His hair was constantly unkempt, his bangs nearly obscuring his green eyes. Hence, seeing him today had caught me a bit off guard.Įvery day that I'd seen him appear here, he always wore the same outfit - a black wool trenchcoat, a white t-shirt, black jeans, and black Converse sneakers.

versaemerge the hider death note

I had thought, perhaps, that he'd moved or otherwise changed his route, and hadn't really thought much about him since. I startled he hadn't appeared at this station for nearly two weeks. It was about then that I saw the boy standing there. At a certain point, I felt a sudden gust of air which pushed some of my blonde hair into my face, and turned to the tunnel a train had come, but not the one I was looking for.

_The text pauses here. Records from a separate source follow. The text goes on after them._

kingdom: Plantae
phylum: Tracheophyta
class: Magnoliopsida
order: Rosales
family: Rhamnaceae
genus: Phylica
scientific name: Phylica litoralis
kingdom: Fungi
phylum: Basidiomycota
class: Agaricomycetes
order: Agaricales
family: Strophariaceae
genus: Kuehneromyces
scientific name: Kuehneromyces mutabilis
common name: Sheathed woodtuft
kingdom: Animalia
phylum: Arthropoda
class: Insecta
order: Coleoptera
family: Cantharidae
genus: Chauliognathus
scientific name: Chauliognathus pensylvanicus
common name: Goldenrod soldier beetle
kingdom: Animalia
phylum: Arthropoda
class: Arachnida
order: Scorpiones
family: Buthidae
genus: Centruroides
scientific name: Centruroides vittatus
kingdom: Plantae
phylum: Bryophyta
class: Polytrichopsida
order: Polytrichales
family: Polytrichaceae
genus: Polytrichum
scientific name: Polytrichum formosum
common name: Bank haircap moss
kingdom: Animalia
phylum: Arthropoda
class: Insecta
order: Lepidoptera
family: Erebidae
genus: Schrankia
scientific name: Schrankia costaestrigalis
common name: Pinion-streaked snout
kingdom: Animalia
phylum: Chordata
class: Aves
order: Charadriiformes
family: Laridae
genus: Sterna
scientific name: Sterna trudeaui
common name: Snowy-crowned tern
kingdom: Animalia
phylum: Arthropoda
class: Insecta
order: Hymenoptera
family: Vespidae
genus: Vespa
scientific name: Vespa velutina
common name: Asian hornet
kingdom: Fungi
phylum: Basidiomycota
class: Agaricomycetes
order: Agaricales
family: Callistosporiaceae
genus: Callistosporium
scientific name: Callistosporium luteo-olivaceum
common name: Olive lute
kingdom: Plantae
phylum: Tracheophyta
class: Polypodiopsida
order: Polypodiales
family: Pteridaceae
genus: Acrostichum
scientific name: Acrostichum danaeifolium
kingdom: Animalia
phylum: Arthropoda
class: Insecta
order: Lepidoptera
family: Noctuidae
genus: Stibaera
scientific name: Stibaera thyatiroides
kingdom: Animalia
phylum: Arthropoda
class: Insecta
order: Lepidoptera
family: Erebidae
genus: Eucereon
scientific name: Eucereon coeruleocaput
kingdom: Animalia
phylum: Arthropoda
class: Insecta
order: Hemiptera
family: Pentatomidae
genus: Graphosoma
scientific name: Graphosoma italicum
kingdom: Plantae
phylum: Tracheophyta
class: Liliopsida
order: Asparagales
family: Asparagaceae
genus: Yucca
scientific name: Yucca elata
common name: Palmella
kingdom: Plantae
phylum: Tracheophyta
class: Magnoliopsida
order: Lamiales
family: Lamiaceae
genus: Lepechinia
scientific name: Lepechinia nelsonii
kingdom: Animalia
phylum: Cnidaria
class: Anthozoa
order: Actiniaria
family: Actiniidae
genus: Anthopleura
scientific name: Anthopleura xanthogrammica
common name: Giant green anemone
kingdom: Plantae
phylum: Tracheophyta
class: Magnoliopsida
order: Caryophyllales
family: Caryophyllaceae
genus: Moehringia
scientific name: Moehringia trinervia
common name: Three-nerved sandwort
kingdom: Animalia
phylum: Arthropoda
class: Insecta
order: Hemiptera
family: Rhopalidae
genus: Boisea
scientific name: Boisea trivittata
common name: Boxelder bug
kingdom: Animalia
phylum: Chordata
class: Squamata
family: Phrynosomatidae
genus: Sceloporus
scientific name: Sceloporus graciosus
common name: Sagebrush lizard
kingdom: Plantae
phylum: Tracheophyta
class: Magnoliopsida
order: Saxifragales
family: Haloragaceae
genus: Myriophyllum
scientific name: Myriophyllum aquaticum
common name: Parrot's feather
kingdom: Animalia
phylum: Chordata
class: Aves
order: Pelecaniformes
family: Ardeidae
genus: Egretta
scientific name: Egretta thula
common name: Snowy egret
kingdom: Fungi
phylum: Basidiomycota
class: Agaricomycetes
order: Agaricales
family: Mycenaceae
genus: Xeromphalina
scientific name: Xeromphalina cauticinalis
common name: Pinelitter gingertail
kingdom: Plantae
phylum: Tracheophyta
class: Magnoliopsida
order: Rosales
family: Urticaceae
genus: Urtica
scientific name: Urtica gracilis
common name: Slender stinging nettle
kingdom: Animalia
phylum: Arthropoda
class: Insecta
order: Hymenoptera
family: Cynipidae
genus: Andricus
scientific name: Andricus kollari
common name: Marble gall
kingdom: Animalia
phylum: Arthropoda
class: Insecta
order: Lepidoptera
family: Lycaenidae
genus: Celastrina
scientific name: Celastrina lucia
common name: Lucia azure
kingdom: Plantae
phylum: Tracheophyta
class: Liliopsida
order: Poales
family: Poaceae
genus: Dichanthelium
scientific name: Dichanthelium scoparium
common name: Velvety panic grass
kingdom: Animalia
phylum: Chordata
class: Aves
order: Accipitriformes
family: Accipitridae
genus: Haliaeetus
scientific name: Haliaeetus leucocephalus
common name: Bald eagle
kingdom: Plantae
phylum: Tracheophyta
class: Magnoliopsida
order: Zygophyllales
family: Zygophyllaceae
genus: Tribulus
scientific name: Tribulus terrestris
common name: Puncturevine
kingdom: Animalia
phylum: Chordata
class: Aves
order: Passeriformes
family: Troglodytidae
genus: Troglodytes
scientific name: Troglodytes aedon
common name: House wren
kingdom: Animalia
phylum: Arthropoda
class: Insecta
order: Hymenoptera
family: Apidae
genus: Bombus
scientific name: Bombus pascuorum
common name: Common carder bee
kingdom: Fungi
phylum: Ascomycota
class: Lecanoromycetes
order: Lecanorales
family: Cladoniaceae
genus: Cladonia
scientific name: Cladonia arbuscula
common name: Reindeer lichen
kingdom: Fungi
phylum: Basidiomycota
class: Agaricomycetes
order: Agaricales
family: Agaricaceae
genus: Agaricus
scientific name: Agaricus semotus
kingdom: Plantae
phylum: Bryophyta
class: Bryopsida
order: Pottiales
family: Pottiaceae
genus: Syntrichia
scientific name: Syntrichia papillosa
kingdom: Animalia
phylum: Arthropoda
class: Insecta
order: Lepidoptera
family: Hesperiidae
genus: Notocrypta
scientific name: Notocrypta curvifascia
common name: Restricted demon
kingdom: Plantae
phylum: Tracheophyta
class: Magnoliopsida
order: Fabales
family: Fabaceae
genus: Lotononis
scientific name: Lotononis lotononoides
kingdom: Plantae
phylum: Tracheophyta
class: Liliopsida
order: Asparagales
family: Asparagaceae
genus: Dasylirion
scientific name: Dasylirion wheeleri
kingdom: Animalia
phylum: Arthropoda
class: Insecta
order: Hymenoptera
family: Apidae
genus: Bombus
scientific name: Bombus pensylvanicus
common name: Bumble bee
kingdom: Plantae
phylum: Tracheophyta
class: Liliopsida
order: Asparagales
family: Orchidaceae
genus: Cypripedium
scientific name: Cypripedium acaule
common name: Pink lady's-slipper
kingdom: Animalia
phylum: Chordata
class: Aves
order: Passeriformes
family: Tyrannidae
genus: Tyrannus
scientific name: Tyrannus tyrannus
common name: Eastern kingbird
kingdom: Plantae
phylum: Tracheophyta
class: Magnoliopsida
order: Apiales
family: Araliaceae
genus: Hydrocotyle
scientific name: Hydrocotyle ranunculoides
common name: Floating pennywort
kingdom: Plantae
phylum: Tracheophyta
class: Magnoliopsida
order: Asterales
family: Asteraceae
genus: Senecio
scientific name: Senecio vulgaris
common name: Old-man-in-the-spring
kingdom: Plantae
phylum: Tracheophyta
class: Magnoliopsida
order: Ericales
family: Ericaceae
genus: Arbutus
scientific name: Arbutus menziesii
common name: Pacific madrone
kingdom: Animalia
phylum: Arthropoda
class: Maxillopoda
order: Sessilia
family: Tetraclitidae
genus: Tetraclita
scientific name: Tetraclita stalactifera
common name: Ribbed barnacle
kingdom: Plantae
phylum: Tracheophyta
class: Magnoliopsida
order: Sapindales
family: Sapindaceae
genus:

My eyes continued scanning the people in the subway, conjuring up story after story, the music acting as the soundtrack to every single imagined scenario I thought up. that couple is homeless they've both lost their jobs and are living in a shelter. he's going through a really bad divorce, and is on his way to visit his lawyer. She's a working mother, returning home from an important business meeting to spend quality time with her children and husband. I liked to look at them and see if I could find an interesting story to tell about them. I tended to find people rather fascinating.

versaemerge the hider death note

But for me, music has always been a companion.Īnyway, I’ve gone off topic… as I waited for my train to come, I fell into my usual habit of people watching. I suppose I can’t quite speak for everybody who listens to music. Something to comfort you when nothing and nobody else can or will. Rather, I have always felt that music itself is a drug of sorts… a mood regulator, something to make you laugh or stop you from crying. I’ve always found this stance inaccurate. I liked to forget about the world, even if it was for a little while.įor most of my life, I’ve heard people say that rock music leads to delinquency-to crime and drinking and drugs. The strength that I got from listening, even if temporary, would have been ruined by the ambient noises around me. I think it’s mostly because of the way I feel whenever I’m listening to my music. Oh yes, it was that loud… they say that listening to music too loudly can damage your hearing, and I knew that I should probably turn it down to a safer level, but I was perfectly comfortable with where I had put them. I had it on loud enough to cover up the ambient sounds of the crowded subway station. I saw him frequently on my way home, while waiting for my train to come, the music in my earbuds permeating my brainwaves. It was more like a vague curiosity that caught my interest. In fact, it wasn’t even that he was very remarkable at all. It wasn’t anything particularly special about him that drew my attention.